We can also visualize how the coefficients change with `lambda` on the training data.

```{r}
ridge_fit <- glmnet(X_train, y_train, alpha = 0, standardize = TRUE)
lasso_fit <- glmnet(X_train, y_train, alpha = 1, standardize = TRUE)
enet_fit <- glmnet(X_train, y_train, alpha = 0.5, standardize = TRUE)
```

```{r}
par(mfrow = c(1, 3))
plot(ridge_fit, xvar = "lambda", label = FALSE, main = "Ridge path")
plot(lasso_fit, xvar = "lambda", label = FALSE, main = "Lasso path")
plot(enet_fit, xvar = "lambda", label = FALSE, main = "Elastic net path")
par(mfrow = c(1, 1))
```

The Lasso and Elastic net paths actually very similar.
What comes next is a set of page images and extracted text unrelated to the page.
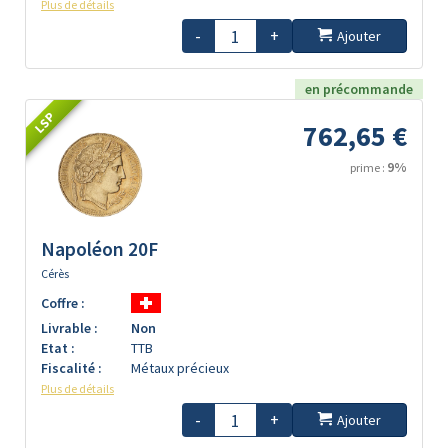
Plus de détails
-
+
Ajouter
en précommande
LSP
762,65 €
9%
prime :
Napoléon 20F
Cérès
Coffre :
Livrable :
Non
Etat :
TTB
Fiscalité :
Métaux précieux
Plus de détails
-
+
Ajouter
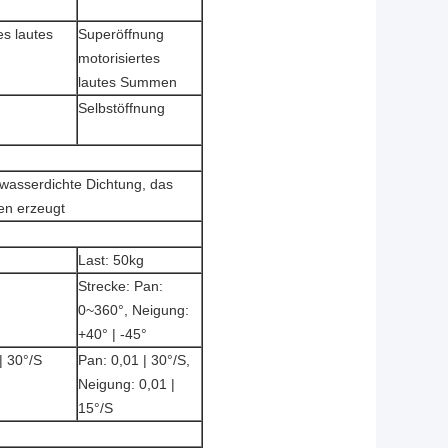
es lautes
Superöffnung
motorisiertes
lautes Summen
Selbstöffnung
 wasserdichte Dichtung, das
en erzeugt
Last: 50kg
Strecke: Pan:
0~360°, Neigung:
+40° | -45°
| 30°/S
Pan: 0,01 | 30°/S,
Neigung: 0,01 |
15°/S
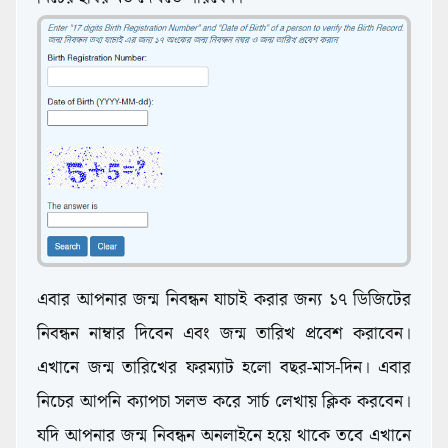
এবার আপনার জন্ম নিবন্ধন যাচাই করার জন্য ১৭ ডিজিটের
নিবন্ধন নাম্বার দিবেন এবং জন্ম তারিখ প্রবেশ করাবেন।
এখানে জন্ম তারিখের ফরম্যাট হলো বছর-মাস-দিন। এবার
নিচের আপনি ক্যাপচা সলভ করে সার্চ লেখায় ক্লিক করবেন।
যদি আপনার জন্ম নিবন্ধন অনলাইনে হয়ে থাকে তবে এখানে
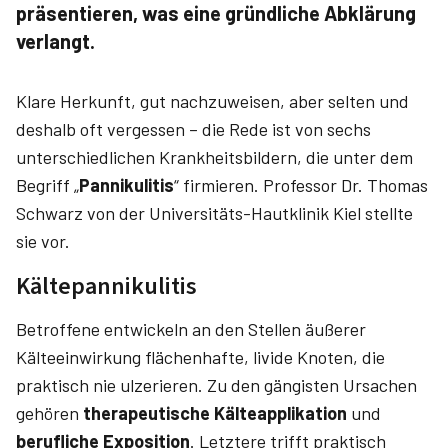
präsentieren, was eine gründliche Abklärung
verlangt.
Klare Herkunft, gut nachzuweisen, aber selten und
deshalb oft vergessen – die Rede ist von sechs
unterschiedlichen Krankheitsbildern, die unter dem
Begriff „
Pannikulitis
“ firmieren. Professor Dr. Thomas
Schwarz von der Universitäts-Hautklinik Kiel stellte
sie vor.
Kältepannikulitis
Betroffene entwickeln an den Stellen äußerer
Kälteeinwirkung flächenhafte, livide Knoten, die
praktisch nie ulzerieren. Zu den gängisten Ursachen
gehören
therapeutische Kälteapplikation
und
berufliche Exposition
. Letztere trifft praktisch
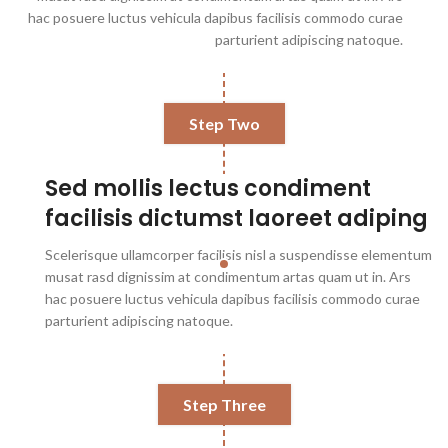
hac posuere luctus vehicula dapibus facilisis commodo curae
parturient adipiscing natoque.
Step Two
Sed mollis lectus condiment
facilisis dictumst laoreet adiping
Scelerisque ullamcorper facilisis nisl a suspendisse elementum
musat rasd dignissim at condimentum artas quam ut in. Ars
hac posuere luctus vehicula dapibus facilisis commodo curae
parturient adipiscing natoque.
Step Three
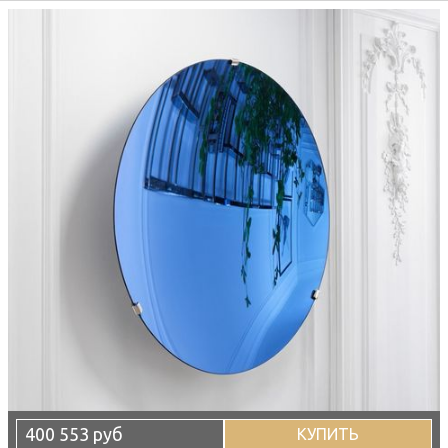
400 553 руб
КУПИТЬ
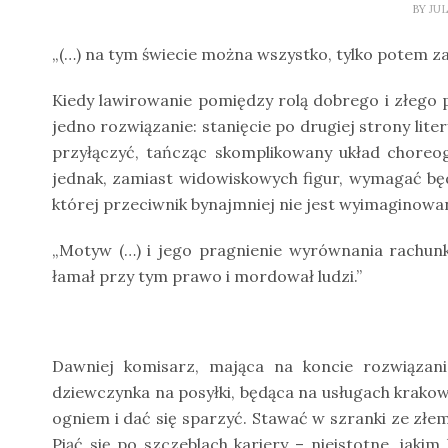
BY
JU
„(…) na tym świecie można wszystko, tylko potem za c
Kiedy lawirowanie pomiędzy rolą dobrego i złego p
jedno rozwiązanie: stanięcie po drugiej strony lit
przyłączyć, tańcząc skomplikowany układ choreog
jednak, zamiast widowiskowych figur, wymagać będ
której przeciwnik bynajmniej nie jest wyimaginowan
„Motyw (…) i jego pragnienie wyrównania rachunk
łamał przy tym prawo i mordował ludzi.”
Dawniej komisarz, mająca na koncie rozwiązani
dziewczynka na posyłki, będąca na usługach krakows
ogniem i dać się sparzyć. Stawać w szranki ze złe
Piąć się po szczeblach kariery – nieistotne, jak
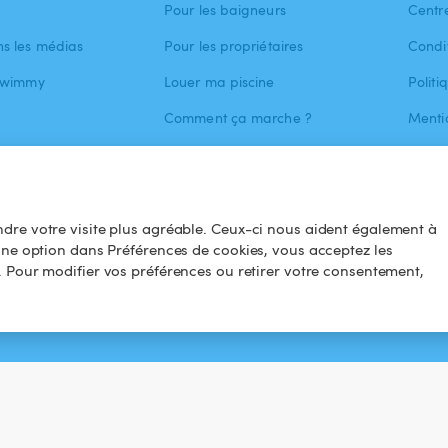
Pour les baigneurs
Centr
s les médias
Pour les propriétaires
Condit
 Swimmy
Louer ma piscine
Politi
Comment ça marche ?
Menti
 L'APP
dre votre visite plus agréable. Ceux-ci nous aident également à
une option dans Préférences de cookies, vous acceptez les
. Pour modifier vos préférences ou retirer votre consentement,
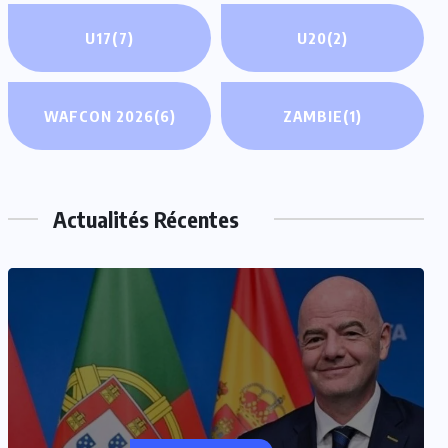
U17
(7)
U20
(2)
WAFCON 2026
(6)
ZAMBIE
(1)
Actualités Récentes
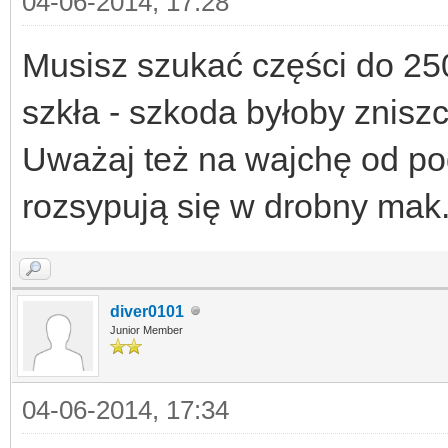
04-06-2014, 17:28
Musisz szukać części do 250
szkła - szkoda byłoby zniszc
Uważaj też na wajchę od po
rozsypują się w drobny mak
diver0101
Junior Member
04-06-2014, 17:34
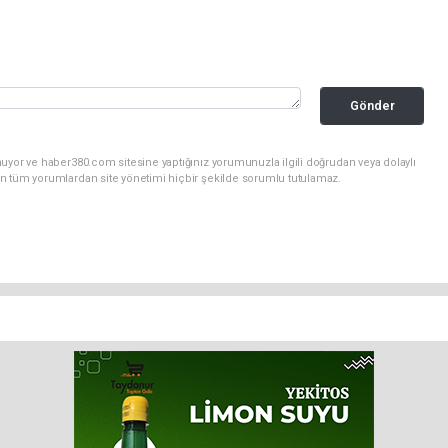
Gönder
uyor ve haber380.com sitesine yaptığınız yorumunuzla ilgili doğrudan veya dolaylı
n tüm yorumlardan site yönetimi hiçbir şekilde sorumlu tutulamaz.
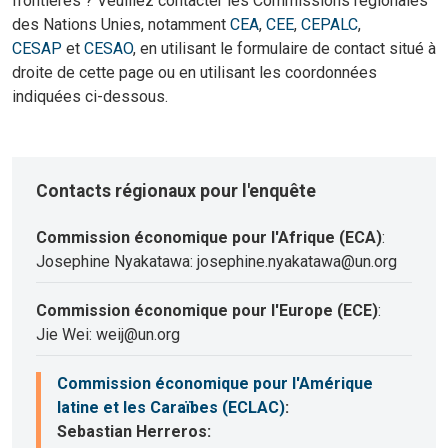
frontières ? Veuillez contacter les Commissions régionales
des Nations Unies, notamment
CEA
,
CEE
,
CEPALC
,
CESAP
et
CESAO
, en utilisant le formulaire de contact situé à
droite de cette page ou en utilisant les coordonnées
indiquées ci-dessous.
Contacts régionaux pour l'enquête
Commission économique pour l'Afrique (ECA)
:
Josephine Nyakatawa: josephine.nyakatawa@un.org
Commission économique pour l'Europe (ECE)
:
Jie Wei: weij@un.org
Commission économique pour l'Amérique
latine et les Caraïbes (ECLAC)
:
Sebastian Herreros:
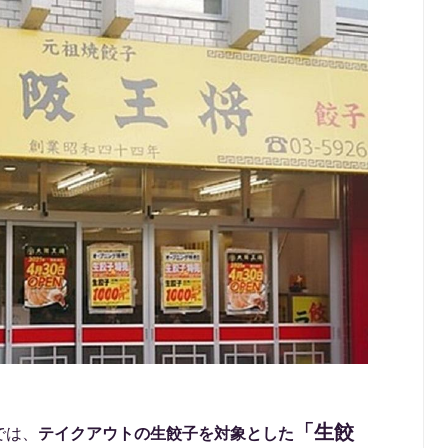
「生餃
では、
テイクアウトの生餃子を対象とした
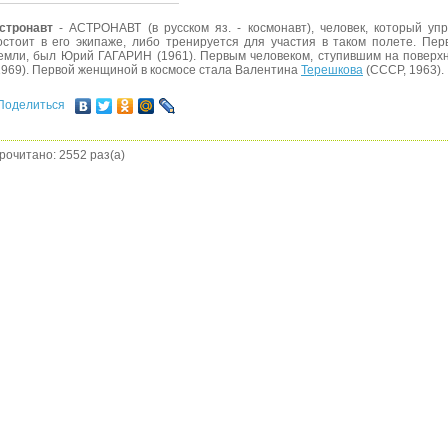
стронавт
- АСТРОНАВТ (в русском яз. - космонавт), человек, который уп
остоит в его экипаже, либо тренируется для участия в таком полете. Пер
емли, был Юрий ГАГАРИН (1961). Первым человеком, ступившим на повер
1969). Первой женщиной в космосе стала Валентина
Терешкова
(СССР, 1963).
Поделиться
рочитано: 2552 раз(а)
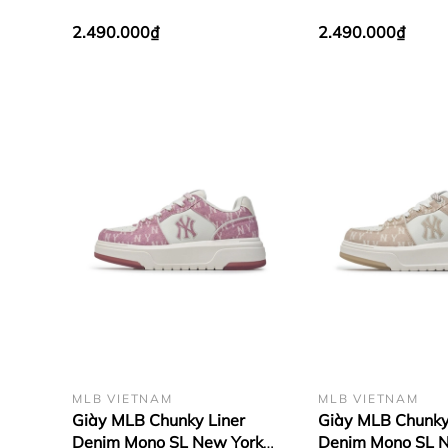
Black
2.490.000₫
2.490.000₫
MLB VIETNAM
MLB VIETNAM
Giày MLB Chunky Liner
Giày MLB Chunky
Denim Mono SL New York
Denim Mono SL 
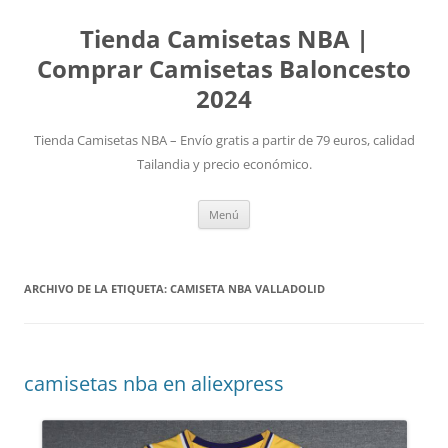
Tienda Camisetas NBA |
Comprar Camisetas Baloncesto
2024
Tienda Camisetas NBA – Envío gratis a partir de 79 euros, calidad
Tailandia y precio económico.
Saltar
Menú
al
contenido
ARCHIVO DE LA ETIQUETA:
CAMISETA NBA VALLADOLID
camisetas nba en aliexpress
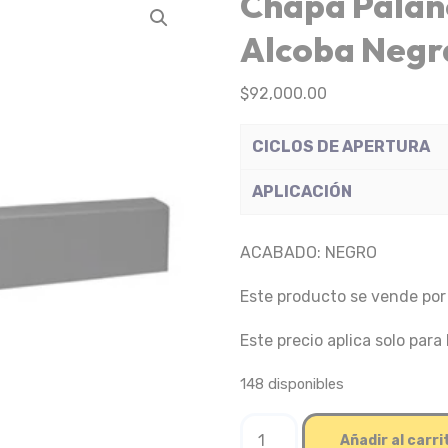
Chapa Palan
Alcoba Negr
$
92,000.00
CICLOS DE APERTURA
APLICACIÓN
ACABADO: NEGRO
Este producto se vende por
Este precio aplica solo para 
148 disponibles
Chapa
Añadir al carri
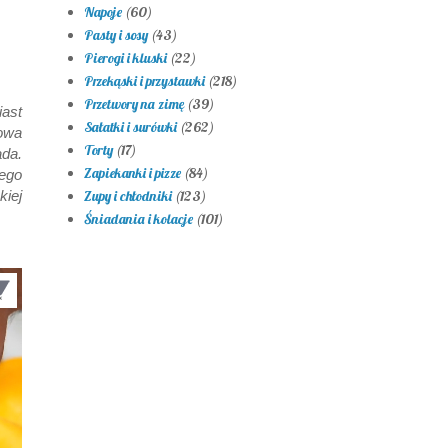
Napoje
(60)
Pasty i sosy
(43)
Pierogi i kluski
(22)
Przekąski i przystawki
(218)
Przetwory na zimę
(39)
iast
Sałatki i surówki
(262)
owa
Torty
(17)
da.
Zapiekanki i pizze
(84)
ego
iej
Zupy i chłodniki
(123)
Śniadania i kolacje
(101)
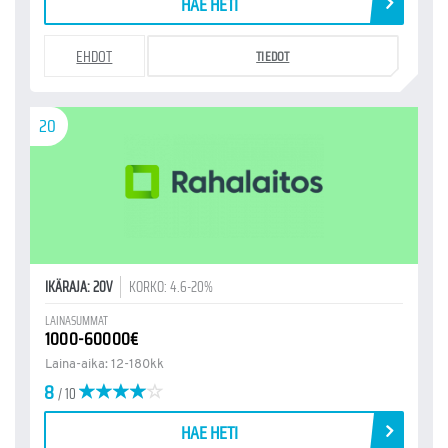
HAE HETI
EHDOT
TIEDOT
20
IKÄRAJA: 20V
KORKO: 4.6-20%
LAINASUMMAT
1000-60000€
Laina-aika: 12-180kk
8
/ 10
HAE HETI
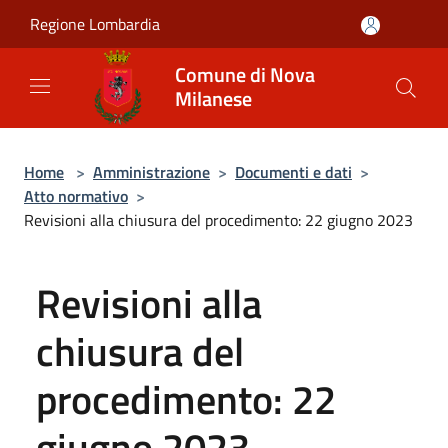
Salta al contenuto principale
Regione Lombardia
Comune di Nova
Milanese
Home
>
Amministrazione
>
Documenti e dati
>
Atto normativo
>
Revisioni alla chiusura del procedimento: 22 giugno 2023
Revisioni alla
chiusura del
procedimento: 22
giugno 2023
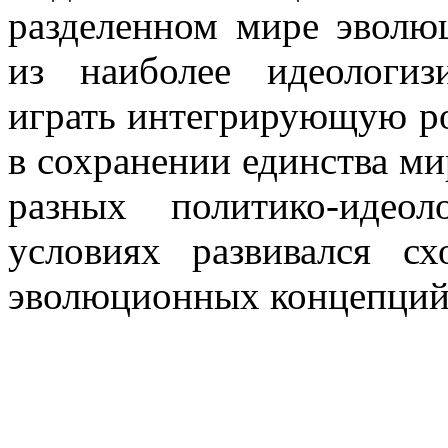
разделенном мире эволю
из наиболее идеологиз
играть интегрирующую ро
в сохранении единства ми
разных политико-идео
условиях развивался с
эволюционных концепций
The Elastic net path is just smoother because of the $\ell_2$ penalty added.

## How sparse is the lasso fit?

```{r}
lasso_coef <- coef(cv_lasso, s = "lambda.min")
enet_coef <- coef(cv_enet, s = "lambda.min")

sum(lasso_coef[-1, 1] != 0) # removing the intercept, and calculate the number of nonzero coefficients
sum(enet_coef[-1, 1] != 0)
```

```{r}
lasso_nonzero <- lasso_coef[lasso_coef[, 1] != 0, , drop = FALSE]
lasso_nonzero
```

## Takeaway

- OLS becomes unstable on the full interaction-expanded design.
- Ridge stabilizes the fit by shrinking all coefficients.
- Lasso performs both shrinkage and variable selection.
- Elastic net gives a compromise between sparsity and stability.